Avery scrollò le spalle. “Non proprio. È una questione di vulnerabilità, immagino. Nel mio lavoro, la vulnerabilità porta alla debolezza.”

“Dubito che sia vero. In termini di percezione, forse, ma non nella realtà dei fatti.” Si fermò per un momento e poi si sporse in avanti sulla sedia. “Non cercherò di prendere le cose alla lontana e di portarla con delicatezza ai problemi chiave,” disse. “Sono certa che capirebbe che cosa sto cercando di fare. Oltretutto il fatto che sa ammettere la paura di essere vulnerabile mi dice molto. Quindi credo che possiamo andare subito al punto.”

“Preferirei anche io così,” replicò Avery.

“Il tempo che ha passato da sola nella sua cabina… crede che abbia aiutato o ostacolato la sua guarigione?”

“Credo che dire che mi ha aiutato sarebbe esagerato, ma l’ha resa più semplice. Sapevo che non avrei dovuto avere a che fare con amici e parenti preoccupati per me.”

“Ha provato a mettersi in contatto con qualcuno durante questo periodo?”

“Solo con mia figlia,” rispose Avery.

“Ma lei ha rifiutato ogni suo tentativo di riavvicinamento?”

“Esatto. Sono abbastanza certa che incolpi me per la morte di suo padre.”

“Se vogliamo essere sincere, probabilmente ha ragione,” disse la Higdon. “E arriverà alla verità con i suoi tempi. Le persone hanno modi diversi di affrontare il lutto. Invece di fuggire in una cabina in mezzo ai boschi, sua figlia ha scelto di dare la colpa a un obiettivo facile. Ora lasci che le chieda una cosa… perché si è licenziata dal suo lavoro?”

“Perché mi sono sentita come se avessi perso tutto,” rispose Avery. Non dovette nemmeno pensarci. “Mi sono sentita come se avessi perso tutto e se avessi fallito nel mio lavoro. Non potevo rimanere perché mi avrebbe continuamente ricordato che non ero stata abbastanza brava.”

“Sente ancora di non essere abbastanza brava?”

“Beh… no. A rischio di sembrare presuntuosa, so fare molto bene il mio lavoro.”

“E le è mancato durante questi ultimi tre mesi, giusto?”

“Sì,” confessò Avery.

“Crede che il suo desiderio di tornare sia solo per riprendere la sua vita come l’aveva lasciata o pensa che la potrebbe aiutare a fare progressi?”

“È questo il problema.
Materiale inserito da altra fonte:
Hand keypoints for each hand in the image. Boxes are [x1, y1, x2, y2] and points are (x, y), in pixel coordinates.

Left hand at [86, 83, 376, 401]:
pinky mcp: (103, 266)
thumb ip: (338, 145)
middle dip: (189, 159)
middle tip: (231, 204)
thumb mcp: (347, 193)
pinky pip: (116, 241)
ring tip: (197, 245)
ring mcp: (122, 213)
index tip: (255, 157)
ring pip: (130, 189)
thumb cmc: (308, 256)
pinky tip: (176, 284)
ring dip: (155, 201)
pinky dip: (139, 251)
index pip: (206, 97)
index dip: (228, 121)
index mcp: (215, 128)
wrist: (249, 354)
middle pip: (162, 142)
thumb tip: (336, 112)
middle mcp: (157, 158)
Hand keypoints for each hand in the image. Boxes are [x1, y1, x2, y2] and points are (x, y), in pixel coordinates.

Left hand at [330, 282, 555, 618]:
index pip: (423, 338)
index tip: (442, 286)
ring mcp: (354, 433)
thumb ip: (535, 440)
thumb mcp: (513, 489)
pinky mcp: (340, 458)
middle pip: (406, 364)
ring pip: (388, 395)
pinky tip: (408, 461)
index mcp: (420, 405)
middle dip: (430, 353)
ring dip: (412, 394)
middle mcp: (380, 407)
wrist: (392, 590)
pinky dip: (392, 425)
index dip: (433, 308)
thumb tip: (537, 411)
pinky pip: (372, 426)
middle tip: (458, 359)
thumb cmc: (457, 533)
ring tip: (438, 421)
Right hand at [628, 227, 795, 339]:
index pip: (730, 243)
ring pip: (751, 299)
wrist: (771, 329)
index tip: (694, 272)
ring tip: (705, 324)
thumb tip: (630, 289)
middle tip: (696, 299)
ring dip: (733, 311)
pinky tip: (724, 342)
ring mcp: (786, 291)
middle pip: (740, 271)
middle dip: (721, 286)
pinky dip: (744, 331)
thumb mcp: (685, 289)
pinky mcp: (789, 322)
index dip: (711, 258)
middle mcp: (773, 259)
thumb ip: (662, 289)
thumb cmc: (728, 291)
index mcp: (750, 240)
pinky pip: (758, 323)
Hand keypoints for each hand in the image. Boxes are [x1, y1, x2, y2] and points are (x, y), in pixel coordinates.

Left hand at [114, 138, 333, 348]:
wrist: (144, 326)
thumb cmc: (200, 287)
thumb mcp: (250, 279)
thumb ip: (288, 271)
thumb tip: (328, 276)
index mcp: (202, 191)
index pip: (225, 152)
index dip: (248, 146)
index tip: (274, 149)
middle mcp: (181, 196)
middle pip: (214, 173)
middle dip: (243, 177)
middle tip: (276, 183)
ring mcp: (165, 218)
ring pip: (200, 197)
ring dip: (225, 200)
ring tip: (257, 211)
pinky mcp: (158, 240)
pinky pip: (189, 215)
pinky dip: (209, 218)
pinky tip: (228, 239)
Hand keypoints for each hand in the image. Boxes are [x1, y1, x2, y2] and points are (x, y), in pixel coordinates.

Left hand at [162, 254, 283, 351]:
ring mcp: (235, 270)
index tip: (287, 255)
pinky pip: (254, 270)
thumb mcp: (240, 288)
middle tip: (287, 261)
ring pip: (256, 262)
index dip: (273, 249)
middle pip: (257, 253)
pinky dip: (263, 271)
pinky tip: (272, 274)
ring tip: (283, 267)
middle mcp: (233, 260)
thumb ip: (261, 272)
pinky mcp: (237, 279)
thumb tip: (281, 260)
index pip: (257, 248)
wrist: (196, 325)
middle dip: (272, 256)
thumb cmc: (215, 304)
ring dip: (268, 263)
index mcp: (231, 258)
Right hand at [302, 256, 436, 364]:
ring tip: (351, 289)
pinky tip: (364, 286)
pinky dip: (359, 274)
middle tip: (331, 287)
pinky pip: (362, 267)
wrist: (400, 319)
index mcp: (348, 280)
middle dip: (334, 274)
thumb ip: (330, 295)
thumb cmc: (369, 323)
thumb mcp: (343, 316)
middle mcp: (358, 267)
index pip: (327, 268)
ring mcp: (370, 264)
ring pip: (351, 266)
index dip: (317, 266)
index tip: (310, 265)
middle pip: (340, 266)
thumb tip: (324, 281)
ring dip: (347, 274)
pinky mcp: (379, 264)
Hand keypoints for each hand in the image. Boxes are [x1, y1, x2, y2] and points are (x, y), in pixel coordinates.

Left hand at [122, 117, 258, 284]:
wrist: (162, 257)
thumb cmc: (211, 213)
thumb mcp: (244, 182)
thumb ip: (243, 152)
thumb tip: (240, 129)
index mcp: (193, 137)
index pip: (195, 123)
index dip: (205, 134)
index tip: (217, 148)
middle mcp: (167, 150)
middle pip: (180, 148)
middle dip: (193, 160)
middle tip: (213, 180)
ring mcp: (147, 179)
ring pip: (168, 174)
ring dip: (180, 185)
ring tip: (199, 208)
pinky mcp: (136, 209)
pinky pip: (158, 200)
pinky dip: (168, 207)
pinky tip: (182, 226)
Non lo so. Ma sono arrivata a credere di doverlo scoprire. Penso di dover tornare indietro.”

La dottoressa Higdon annuì e scribacchiò qualcosa. “Crede che sua figlia reagirebbe negativamente se tornasse al suo lavoro?”

“Senza dubbio.”

“Okay, allora fingiamo che lei non abbia alcun potere su questa decisione, diciamo che a Rose non importi nulla se torna a lavoro o meno. Avrebbe qualche esitazione?”

La realizzazione la colpì come un pugno. “Probabilmente no.”

“Immagino che abbia la sua risposta, allora,” disse la Higdon. “Penso che a questo punto della sua elaborazione del lutto, lei e sua figlia non possiate lasciare che l’altra detti legge sul modo in cui affrontate il dolore. Rose ha bisogno di dare la colpa a qualcuno in questo momento. È così che sta affrontando la situazione…. E le difficoltà nel vostro rapporto glielo rendono più facile. Per quanto la riguarda… mi viene da dire che ritornare a lavoro potrebbe essere esattamente quello che le serve per andare avanti.”

“Le viene da dire?” ripeté Avery, confusa.

“Sì, credo che abbia senso, dato il suo passato e le sue esperienze. Tuttavia, durante il tempo che ha passato da sola, isolata da tutti, ha mai avuto pensieri suicidi?”